WHAT THE EXERCISE ASKS -
Count the lines in the items that contain the string "NACIONAL", with case counting. Give only the number.
━━ MATERIAL SHOWN ━━
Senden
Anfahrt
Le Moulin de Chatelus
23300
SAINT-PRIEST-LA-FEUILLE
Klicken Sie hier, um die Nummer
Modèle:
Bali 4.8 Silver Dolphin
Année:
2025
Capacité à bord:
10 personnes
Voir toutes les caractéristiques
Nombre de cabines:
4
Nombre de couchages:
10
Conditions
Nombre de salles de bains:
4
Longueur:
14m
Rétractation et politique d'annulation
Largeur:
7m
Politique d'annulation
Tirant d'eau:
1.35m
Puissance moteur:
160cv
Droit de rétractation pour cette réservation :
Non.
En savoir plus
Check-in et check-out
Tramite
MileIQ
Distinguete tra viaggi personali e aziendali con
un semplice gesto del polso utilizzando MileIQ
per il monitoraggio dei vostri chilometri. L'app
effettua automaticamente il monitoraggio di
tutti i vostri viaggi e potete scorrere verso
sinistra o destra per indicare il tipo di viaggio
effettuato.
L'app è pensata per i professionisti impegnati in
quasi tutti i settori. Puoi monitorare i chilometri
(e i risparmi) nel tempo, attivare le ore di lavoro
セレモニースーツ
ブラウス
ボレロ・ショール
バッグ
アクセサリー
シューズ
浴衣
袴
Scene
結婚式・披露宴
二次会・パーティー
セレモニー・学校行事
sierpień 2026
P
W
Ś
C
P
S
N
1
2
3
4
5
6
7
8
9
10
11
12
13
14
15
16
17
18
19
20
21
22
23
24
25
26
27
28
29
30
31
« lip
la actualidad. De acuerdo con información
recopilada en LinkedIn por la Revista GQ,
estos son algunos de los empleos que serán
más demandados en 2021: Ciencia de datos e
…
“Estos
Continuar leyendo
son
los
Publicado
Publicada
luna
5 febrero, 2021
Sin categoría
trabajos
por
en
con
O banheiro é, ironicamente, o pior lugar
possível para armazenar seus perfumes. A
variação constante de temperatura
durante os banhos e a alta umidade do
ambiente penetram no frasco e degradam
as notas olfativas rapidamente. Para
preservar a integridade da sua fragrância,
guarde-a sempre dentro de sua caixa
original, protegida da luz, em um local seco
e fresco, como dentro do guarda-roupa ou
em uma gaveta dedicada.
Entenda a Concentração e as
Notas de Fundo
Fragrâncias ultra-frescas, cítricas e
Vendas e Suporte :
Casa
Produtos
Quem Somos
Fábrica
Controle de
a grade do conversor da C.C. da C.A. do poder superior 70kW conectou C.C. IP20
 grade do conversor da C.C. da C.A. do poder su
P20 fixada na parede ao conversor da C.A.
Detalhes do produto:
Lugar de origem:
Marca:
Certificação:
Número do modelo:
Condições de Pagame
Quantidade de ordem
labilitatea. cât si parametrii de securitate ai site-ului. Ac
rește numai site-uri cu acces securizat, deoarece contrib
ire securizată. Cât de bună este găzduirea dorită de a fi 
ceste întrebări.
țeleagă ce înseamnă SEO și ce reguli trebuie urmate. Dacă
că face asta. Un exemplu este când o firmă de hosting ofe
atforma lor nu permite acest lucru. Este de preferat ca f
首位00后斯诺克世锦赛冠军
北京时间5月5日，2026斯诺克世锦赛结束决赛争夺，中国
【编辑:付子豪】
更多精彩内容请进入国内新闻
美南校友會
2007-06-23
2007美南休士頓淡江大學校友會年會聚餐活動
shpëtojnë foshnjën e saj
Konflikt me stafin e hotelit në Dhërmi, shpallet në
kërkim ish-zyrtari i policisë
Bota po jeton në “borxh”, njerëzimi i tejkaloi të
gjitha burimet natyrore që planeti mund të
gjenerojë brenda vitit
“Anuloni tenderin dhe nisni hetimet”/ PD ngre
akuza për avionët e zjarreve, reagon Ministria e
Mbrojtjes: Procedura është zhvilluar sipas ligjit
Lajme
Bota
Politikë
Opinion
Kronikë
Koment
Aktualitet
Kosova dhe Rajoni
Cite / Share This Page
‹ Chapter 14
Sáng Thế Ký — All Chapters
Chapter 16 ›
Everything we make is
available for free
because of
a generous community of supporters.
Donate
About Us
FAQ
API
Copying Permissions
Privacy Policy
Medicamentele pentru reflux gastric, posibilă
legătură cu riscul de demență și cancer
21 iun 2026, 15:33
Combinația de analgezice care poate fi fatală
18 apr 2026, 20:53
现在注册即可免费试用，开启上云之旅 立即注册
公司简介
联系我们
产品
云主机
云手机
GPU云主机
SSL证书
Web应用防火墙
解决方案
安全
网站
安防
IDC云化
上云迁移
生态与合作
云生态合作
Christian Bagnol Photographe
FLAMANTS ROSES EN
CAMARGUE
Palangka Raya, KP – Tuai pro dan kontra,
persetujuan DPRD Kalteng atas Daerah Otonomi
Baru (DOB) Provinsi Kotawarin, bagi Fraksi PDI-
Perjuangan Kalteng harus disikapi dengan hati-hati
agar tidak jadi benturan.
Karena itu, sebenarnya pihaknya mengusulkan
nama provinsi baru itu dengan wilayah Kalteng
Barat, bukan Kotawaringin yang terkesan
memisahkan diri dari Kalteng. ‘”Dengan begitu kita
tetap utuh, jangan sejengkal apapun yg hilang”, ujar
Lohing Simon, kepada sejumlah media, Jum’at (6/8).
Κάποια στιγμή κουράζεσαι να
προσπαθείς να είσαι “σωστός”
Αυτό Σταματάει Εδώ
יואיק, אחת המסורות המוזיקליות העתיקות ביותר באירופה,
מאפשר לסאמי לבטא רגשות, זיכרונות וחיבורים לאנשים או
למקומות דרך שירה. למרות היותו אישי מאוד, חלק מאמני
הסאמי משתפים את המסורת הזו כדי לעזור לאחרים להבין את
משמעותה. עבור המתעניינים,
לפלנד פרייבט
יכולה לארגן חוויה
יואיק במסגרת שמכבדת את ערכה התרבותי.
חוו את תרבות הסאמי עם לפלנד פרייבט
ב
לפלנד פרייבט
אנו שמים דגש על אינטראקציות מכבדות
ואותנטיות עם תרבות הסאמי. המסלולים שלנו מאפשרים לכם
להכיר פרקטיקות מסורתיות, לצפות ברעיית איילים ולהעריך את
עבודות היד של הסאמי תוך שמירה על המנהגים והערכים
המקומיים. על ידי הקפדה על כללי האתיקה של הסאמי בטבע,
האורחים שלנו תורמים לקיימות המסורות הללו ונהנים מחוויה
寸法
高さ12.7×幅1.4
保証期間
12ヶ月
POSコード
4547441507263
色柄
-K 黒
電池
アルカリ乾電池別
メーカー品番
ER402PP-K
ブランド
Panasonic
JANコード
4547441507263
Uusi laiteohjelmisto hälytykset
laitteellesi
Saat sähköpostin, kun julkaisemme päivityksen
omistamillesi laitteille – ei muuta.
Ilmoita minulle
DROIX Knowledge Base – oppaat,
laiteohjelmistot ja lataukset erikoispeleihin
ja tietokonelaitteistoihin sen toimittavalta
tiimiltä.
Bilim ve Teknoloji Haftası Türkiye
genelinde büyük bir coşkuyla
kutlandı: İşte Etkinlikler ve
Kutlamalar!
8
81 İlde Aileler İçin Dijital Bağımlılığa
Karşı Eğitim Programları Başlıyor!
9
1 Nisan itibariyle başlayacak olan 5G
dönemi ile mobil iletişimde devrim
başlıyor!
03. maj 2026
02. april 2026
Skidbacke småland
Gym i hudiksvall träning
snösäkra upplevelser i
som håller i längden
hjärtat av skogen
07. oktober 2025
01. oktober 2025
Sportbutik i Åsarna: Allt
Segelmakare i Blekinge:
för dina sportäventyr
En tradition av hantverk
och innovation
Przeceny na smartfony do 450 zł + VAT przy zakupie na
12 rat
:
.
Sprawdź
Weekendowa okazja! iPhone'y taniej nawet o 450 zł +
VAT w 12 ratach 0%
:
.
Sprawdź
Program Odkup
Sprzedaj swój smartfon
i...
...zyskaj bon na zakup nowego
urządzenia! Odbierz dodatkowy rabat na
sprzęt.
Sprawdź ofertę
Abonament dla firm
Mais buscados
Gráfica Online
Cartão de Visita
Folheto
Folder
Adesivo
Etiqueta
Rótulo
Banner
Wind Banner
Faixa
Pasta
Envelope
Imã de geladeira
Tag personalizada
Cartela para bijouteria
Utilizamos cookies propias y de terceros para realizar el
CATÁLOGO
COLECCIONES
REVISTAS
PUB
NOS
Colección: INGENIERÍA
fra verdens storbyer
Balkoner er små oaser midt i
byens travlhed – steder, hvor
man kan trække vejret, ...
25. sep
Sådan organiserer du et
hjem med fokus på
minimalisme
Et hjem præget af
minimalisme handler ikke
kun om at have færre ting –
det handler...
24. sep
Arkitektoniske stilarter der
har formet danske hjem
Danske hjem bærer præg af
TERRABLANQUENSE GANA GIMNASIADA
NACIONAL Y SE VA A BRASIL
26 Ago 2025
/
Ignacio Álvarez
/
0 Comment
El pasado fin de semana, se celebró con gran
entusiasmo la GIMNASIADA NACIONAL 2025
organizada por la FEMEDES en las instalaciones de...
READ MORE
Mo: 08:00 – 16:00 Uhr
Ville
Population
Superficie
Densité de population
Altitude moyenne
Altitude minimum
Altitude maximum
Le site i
━━━
WRITTEN ANSWER -
2